With the on-demand emergence of 3D printing, turning digital models into solid objects has become a futuristic reality.
Now, with an over half a million dollar grant from the National Science Foundation, Sonoma State University will have a designated Makerspace for students, faculty and staff to use to bring their creativity to life.
Makerspace is a workspace for people to gather to create, invent and learn.
Housed on the second floor of the Jean and Charles Schulz Information Center, the Makerspace will be filled with 3D printers, a computer controlled mill, laser cutters and microcontrollers.
Physics professor Jeremy Qualls, who is working with Physics and Astronomy Chair Lynn Cominsky and others on the project, hopes to create a community Makerspace to be utilized by everyone.
“With a community Makerspace, we wanted to tap into not only the social part, but really the cool part of the process as well,” said Qualls, “From a desktop setup someone can make LED lights for their skateboard and they can do it themselves.”

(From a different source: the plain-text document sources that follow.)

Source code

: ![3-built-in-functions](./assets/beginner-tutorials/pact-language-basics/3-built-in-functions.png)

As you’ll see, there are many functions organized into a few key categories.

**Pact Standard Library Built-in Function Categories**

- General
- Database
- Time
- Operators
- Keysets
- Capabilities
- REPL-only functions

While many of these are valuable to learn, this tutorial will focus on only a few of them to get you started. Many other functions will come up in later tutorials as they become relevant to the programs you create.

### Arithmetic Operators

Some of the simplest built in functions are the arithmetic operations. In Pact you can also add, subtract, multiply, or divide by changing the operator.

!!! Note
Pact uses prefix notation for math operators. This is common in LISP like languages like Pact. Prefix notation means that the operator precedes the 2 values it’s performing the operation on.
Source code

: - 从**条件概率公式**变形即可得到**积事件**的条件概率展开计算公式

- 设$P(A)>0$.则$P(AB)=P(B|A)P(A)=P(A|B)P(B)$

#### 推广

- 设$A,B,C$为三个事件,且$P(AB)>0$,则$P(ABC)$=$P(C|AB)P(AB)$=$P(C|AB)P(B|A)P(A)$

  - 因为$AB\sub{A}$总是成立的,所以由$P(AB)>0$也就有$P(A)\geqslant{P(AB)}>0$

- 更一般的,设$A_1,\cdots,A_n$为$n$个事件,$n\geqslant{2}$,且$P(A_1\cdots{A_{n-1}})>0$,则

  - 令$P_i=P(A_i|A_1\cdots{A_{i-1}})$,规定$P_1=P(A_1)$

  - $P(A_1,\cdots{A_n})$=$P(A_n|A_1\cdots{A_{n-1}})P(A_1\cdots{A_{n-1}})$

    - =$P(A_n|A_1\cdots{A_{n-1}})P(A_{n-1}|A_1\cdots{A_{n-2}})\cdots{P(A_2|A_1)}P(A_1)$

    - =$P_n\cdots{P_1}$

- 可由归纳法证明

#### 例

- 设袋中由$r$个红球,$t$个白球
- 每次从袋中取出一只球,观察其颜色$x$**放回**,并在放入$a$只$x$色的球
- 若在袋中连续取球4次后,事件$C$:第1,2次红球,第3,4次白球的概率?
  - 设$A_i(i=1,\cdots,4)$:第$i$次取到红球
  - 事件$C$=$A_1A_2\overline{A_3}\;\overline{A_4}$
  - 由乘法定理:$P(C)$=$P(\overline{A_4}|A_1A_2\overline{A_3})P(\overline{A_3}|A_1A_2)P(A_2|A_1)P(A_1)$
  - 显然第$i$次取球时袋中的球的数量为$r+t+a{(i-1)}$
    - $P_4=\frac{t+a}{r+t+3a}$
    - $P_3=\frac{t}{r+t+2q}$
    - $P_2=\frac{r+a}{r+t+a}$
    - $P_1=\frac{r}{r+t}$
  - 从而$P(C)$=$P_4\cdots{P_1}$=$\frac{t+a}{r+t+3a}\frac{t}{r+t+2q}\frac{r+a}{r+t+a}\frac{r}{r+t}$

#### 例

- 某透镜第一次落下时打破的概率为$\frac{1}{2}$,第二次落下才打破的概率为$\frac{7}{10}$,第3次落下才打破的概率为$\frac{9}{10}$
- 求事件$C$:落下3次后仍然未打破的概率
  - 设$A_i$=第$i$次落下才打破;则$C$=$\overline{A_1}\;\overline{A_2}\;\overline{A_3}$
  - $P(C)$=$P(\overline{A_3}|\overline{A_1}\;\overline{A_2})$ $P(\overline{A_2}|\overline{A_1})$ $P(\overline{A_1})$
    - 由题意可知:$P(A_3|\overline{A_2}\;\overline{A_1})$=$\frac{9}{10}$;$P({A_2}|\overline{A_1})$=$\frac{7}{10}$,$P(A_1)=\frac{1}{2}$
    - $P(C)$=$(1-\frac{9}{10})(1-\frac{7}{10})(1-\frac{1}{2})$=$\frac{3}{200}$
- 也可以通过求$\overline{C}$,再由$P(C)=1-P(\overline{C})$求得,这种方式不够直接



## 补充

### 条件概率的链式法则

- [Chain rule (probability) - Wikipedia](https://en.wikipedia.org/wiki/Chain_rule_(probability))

Along with free workshops set to begin in fall 2017, Science 220, Dream, Make, and Innovate, will be offered as a GE class utilizing the makerspace.
Qualls hopes this will lead to Sonoma State becoming known as a maker campus.
“When people think SSU, they know they will be able to learn a bunch of skills and, no matter their major, those skills will help them stand out,” said Qualls. “It can really be a launchboard for careers.”
The grant comes from a proposal to the National Science Foundation from the university that will eventually evaluate the impact a Makerspace has on students through established learning outcomes as well as surveys and interviews with students.
In two years, the university can apply for a regrant depending on how successful the program is.
Sonoma State is one of five California State University campuses with a Makerspace, but Qualls says Sonoma State is the only one with this type of program.
“Other universities have makerspaces but they do not have this type of inclusive, everyone-involved program,” said Qualls, “It should be more than just a space, with not only a science aspect, but an art one as well.”
The university’s Makerspace will be collaborating with a Makerspace being built on Todd Road in Santa Rosa, through 180 studios, which will allow students to use both spaces for more intricate projects.
Qualls says the program is looking for people who are interested to take the pilot class in the fall and if the student population wants this program on campus their voice should be heard. Information about the class has already spread among students.
“I have seen about this technology before online and in magazines but I had no idea it could ever could come to campus, “ said Antonio Pascoe, a sophomore history major. “I don’t think of myself as very creative, but I could see this class being pretty fun.”